Justiça decide que Receita não poderá mais apreender bens em bagagens de uso pessoal

Itens contidos em bagagens de uso pessoal, oriundas de viagens internacionais, terão que ser liberados pela Receita Federal
08/02/2018 13:11 08/02/2018 13:13

A 7ª Turma do Tribunal Regional Federal da 1ª Região (TRF1), com sede em Brasília (DF), negou provimento à apelação da União e manteve a sentença que declarou a nulidade de Auto de Infração e de Termo de Apreensão, determinando a liberação de mercadoria apreendida pela Receita Federal em uma bagagem de uso de pessoal. A decisão foi em janeiro, mas só foi divulgada pelo tribunal no dia 5 de fevereiro.

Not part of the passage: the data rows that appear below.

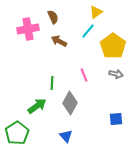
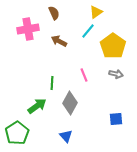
brown semicircle: moved 1 px right, 4 px up
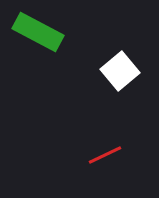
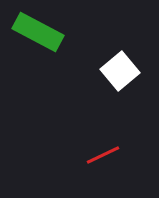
red line: moved 2 px left
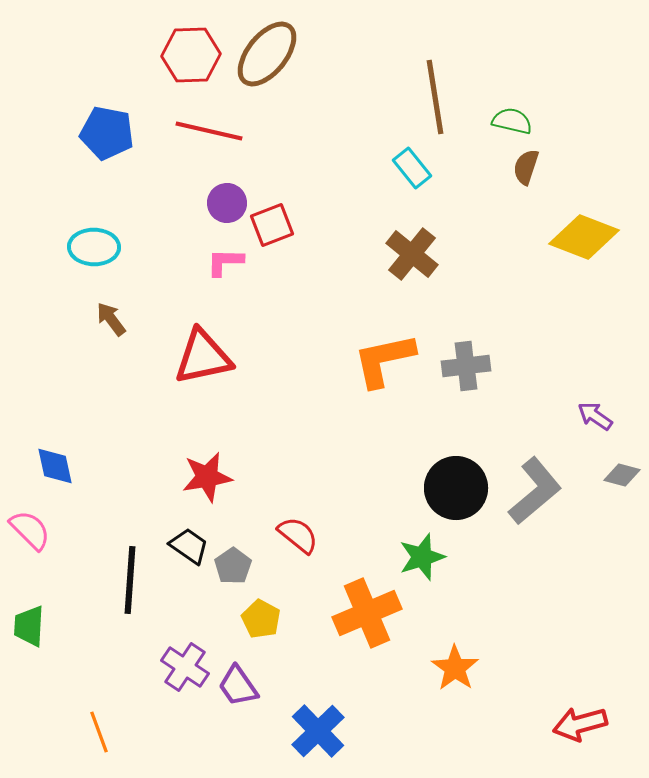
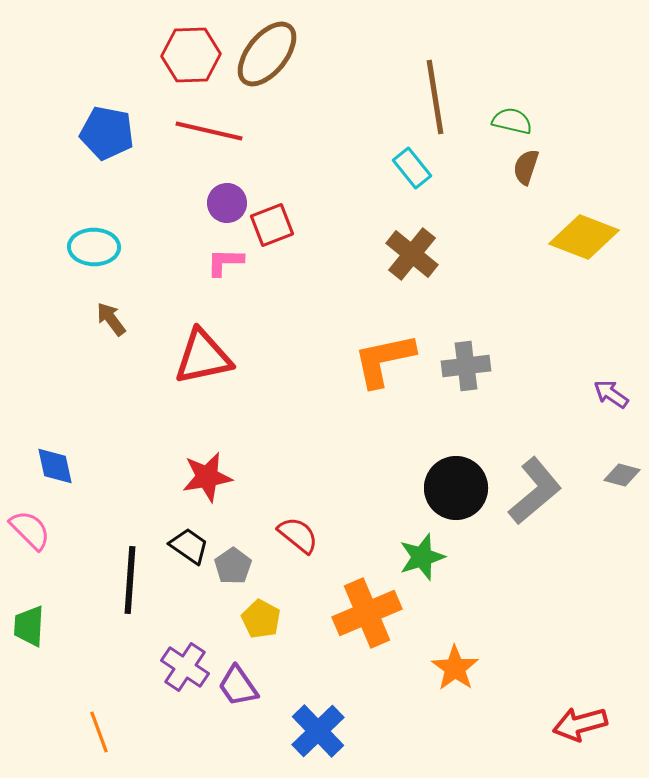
purple arrow: moved 16 px right, 22 px up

Consta dos autos que a bagagem foi liberada por ser constituída de bens de uso pessoal. O relator do caso, juiz federal convocado Clodomir Sebastião Reis, esclareceu que a definição de bagagem está prevista no artigo 155 do Decreto nº 6.759/2009. “O conceito tributário de bagagem está ligado ao uso ou consumo pessoal do viajante, sem finalidade comercial”, afirmou o relator.

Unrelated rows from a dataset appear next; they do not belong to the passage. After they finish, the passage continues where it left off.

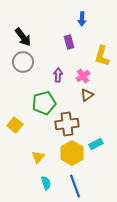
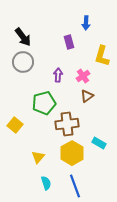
blue arrow: moved 4 px right, 4 px down
brown triangle: moved 1 px down
cyan rectangle: moved 3 px right, 1 px up; rotated 56 degrees clockwise
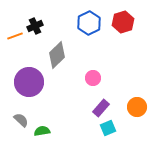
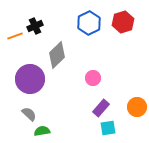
purple circle: moved 1 px right, 3 px up
gray semicircle: moved 8 px right, 6 px up
cyan square: rotated 14 degrees clockwise
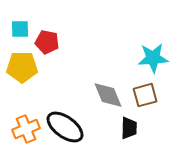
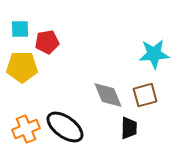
red pentagon: rotated 20 degrees counterclockwise
cyan star: moved 1 px right, 4 px up
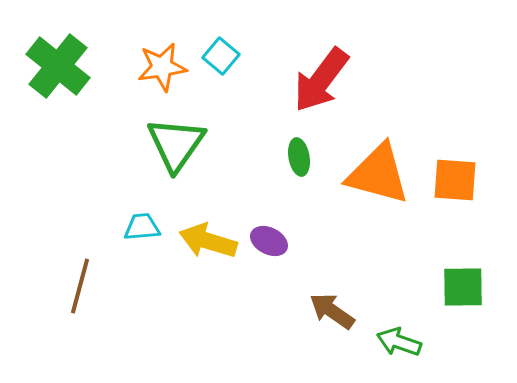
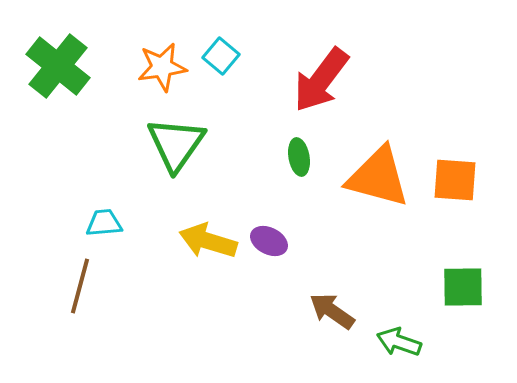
orange triangle: moved 3 px down
cyan trapezoid: moved 38 px left, 4 px up
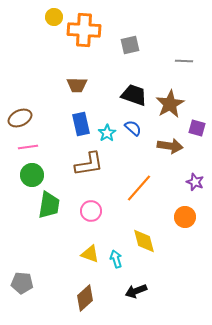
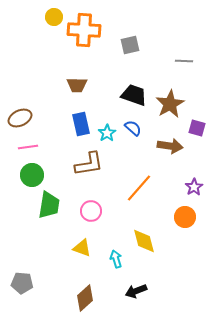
purple star: moved 1 px left, 5 px down; rotated 18 degrees clockwise
yellow triangle: moved 8 px left, 6 px up
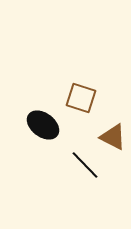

De acordo com o Termo de Apreensão de Mercadorias, um notebook foi apreendido. “A apreensão de um notebook, que se encaixa como bagagem, mais precisamente como bem de caráter manifestamente pessoal, não implica na aplicação da pena de perdimento, e nem na cobrança de tributo”, finalizou o juiz federal.

O que diz a Lei

De acordo com o artigo 155 do Decreto nº 6.759/2009, para fins de aplicação de isenção para bagagens do exterior, é considerado bagagem os bens novos ou usados que um viajante pode destinar ao seu uso, consumo pessoal ou para presentear, desde que sua quantidade, natureza ou variedade não indiquem que a importação é feita com fins comerciais ou industriais.

A decisão foi unânime. O processo está registrado pelo número 0013997-35.2007.4.01.3300/BA.